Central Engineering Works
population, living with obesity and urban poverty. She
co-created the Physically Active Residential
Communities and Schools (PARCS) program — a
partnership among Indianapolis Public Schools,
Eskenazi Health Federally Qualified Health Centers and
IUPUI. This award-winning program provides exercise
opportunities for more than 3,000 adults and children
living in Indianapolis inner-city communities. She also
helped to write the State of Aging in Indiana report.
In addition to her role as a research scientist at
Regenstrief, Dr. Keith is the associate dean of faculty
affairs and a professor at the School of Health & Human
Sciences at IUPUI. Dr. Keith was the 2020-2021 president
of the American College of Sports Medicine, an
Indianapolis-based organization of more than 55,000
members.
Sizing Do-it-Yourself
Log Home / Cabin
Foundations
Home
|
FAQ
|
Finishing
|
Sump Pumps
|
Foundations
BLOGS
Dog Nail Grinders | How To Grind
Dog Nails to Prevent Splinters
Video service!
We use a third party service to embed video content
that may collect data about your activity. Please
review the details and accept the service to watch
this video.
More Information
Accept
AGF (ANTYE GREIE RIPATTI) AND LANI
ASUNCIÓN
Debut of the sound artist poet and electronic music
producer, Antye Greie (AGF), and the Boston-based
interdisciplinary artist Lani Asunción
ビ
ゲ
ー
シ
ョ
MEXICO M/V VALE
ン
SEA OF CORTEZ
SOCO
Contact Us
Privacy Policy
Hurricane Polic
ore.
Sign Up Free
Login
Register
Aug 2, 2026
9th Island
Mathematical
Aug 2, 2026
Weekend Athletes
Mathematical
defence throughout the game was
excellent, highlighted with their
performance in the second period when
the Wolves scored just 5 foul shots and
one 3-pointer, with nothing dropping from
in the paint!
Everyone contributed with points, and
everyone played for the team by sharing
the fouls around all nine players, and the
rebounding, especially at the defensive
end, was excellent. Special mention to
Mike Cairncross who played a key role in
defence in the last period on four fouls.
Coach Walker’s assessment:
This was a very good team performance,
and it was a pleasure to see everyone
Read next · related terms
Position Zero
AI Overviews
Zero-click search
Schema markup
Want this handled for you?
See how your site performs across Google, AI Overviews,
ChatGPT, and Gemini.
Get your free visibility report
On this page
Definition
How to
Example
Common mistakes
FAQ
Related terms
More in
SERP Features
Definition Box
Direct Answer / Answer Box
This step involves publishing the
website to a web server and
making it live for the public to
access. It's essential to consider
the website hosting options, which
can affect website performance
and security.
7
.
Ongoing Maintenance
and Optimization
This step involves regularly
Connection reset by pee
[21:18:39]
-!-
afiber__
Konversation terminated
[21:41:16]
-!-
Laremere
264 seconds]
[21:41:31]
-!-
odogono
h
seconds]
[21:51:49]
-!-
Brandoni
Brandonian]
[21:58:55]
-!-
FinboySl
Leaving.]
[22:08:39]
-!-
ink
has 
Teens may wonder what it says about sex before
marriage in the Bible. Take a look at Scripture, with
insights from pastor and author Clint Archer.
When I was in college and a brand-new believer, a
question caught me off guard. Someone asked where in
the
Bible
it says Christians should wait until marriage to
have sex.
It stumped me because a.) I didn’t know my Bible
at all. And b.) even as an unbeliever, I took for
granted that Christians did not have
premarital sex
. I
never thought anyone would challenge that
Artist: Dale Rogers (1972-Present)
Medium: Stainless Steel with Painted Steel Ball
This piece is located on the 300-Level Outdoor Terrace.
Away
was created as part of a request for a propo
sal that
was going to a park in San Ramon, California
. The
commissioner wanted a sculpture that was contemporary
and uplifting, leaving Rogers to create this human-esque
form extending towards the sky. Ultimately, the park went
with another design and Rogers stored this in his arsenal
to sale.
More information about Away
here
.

Exercise prompt »
Print the listing above from its first line through the line with "opportunities for more", and stop there.

Worked solution »
Central Engineering Works
population, living with obesity and urban poverty. She
co-created the Physically Active Residential
Communities and Schools (PARCS) program — a
partnership among Indianapolis Public Schools,
Eskenazi Health Federally Qualified Health Centers and
IUPUI. This award-winning program provides exercise
opportunities for more than 3,000 adults and children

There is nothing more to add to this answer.